WORK TO COMPLETE: Once every line in the data below has been checked for "בדיקת", give the number of lines that hold it, and only that.

*** Opening of RECORDS FOR THE TASK ***

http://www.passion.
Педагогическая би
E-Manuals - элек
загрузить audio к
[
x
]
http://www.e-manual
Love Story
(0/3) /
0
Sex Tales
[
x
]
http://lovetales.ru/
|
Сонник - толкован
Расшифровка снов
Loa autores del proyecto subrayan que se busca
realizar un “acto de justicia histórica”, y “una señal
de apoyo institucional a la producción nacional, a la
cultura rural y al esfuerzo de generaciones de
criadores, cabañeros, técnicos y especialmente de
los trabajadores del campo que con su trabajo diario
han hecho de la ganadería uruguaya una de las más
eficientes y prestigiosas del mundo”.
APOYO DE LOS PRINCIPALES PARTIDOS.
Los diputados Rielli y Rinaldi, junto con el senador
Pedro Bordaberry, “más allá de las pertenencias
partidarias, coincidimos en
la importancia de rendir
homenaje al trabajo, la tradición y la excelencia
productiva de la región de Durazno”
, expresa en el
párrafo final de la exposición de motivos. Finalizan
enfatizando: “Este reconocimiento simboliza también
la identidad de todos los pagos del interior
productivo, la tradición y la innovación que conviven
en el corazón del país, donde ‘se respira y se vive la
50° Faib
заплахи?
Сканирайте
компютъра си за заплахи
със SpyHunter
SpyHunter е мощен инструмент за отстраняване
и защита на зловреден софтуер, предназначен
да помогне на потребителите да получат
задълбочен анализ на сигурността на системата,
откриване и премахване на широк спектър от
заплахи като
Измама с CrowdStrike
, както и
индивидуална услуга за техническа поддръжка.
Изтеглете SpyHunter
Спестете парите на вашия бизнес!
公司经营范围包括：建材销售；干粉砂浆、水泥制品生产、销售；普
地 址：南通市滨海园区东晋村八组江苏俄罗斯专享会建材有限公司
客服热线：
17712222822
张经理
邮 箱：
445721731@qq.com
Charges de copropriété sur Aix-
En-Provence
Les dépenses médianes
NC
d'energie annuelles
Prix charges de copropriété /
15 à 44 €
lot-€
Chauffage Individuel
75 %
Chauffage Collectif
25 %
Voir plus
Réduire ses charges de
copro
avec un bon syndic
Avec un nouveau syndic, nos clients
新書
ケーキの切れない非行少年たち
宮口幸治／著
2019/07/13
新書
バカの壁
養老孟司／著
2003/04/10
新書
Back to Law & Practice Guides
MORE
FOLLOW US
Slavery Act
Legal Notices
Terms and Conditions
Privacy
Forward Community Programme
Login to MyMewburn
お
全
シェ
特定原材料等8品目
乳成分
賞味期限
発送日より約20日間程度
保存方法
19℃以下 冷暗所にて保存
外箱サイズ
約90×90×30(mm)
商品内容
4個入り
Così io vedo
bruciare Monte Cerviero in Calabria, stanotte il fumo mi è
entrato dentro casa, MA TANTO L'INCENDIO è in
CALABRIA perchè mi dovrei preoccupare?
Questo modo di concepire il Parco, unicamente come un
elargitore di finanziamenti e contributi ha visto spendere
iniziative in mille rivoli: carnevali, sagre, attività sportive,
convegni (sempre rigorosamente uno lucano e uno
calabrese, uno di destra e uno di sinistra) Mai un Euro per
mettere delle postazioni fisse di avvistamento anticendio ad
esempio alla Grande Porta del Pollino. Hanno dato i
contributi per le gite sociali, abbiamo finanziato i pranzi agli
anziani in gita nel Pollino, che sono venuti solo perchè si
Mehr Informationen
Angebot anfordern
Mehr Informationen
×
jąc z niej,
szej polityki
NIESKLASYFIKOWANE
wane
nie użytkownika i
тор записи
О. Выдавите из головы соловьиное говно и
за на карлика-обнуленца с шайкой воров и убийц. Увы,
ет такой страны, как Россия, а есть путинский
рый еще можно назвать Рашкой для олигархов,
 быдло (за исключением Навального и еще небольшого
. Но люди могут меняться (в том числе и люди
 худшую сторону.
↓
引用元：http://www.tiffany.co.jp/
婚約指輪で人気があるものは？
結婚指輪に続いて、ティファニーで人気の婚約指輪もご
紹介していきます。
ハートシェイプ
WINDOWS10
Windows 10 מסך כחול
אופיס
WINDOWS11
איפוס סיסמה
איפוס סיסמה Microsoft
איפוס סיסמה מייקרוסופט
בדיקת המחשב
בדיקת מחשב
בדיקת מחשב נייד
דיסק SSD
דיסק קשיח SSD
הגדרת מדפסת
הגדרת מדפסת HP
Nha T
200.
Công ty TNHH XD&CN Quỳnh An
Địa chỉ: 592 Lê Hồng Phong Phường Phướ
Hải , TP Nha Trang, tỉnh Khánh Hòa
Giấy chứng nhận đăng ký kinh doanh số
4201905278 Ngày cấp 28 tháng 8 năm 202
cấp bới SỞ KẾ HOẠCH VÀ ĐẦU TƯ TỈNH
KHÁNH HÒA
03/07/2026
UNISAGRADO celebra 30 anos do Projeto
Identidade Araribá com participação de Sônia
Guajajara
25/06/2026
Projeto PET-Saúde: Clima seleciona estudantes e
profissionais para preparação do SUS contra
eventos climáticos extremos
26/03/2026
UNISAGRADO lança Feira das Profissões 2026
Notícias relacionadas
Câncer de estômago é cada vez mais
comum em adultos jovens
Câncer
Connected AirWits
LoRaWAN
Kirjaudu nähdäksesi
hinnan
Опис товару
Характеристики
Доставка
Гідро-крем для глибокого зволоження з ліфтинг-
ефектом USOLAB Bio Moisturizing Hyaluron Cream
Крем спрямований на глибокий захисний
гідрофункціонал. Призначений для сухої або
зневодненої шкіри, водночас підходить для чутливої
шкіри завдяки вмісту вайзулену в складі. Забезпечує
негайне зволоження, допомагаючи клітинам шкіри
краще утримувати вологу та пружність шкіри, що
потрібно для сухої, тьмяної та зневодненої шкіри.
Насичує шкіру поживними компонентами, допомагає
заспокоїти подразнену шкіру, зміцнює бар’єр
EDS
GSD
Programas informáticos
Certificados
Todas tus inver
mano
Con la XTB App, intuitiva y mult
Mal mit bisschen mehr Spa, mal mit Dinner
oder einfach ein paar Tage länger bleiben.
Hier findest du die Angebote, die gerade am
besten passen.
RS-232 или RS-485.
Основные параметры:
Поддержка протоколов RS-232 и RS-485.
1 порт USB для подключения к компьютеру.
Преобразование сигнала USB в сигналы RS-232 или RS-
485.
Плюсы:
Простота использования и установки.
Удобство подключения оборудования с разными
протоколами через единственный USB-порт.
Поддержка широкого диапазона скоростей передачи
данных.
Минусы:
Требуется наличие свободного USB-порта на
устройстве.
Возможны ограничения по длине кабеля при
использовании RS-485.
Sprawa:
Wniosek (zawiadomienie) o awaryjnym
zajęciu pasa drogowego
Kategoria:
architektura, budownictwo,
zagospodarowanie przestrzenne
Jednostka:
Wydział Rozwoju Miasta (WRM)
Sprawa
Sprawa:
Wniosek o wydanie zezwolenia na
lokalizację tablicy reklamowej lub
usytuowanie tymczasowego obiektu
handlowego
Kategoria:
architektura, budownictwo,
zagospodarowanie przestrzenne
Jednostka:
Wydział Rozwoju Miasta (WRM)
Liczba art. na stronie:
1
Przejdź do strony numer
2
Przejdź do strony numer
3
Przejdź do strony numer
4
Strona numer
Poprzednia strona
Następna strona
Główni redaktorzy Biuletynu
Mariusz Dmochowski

*** Close of RECORDS FOR THE TASK ***

ANSWER FOR THE TASK: 3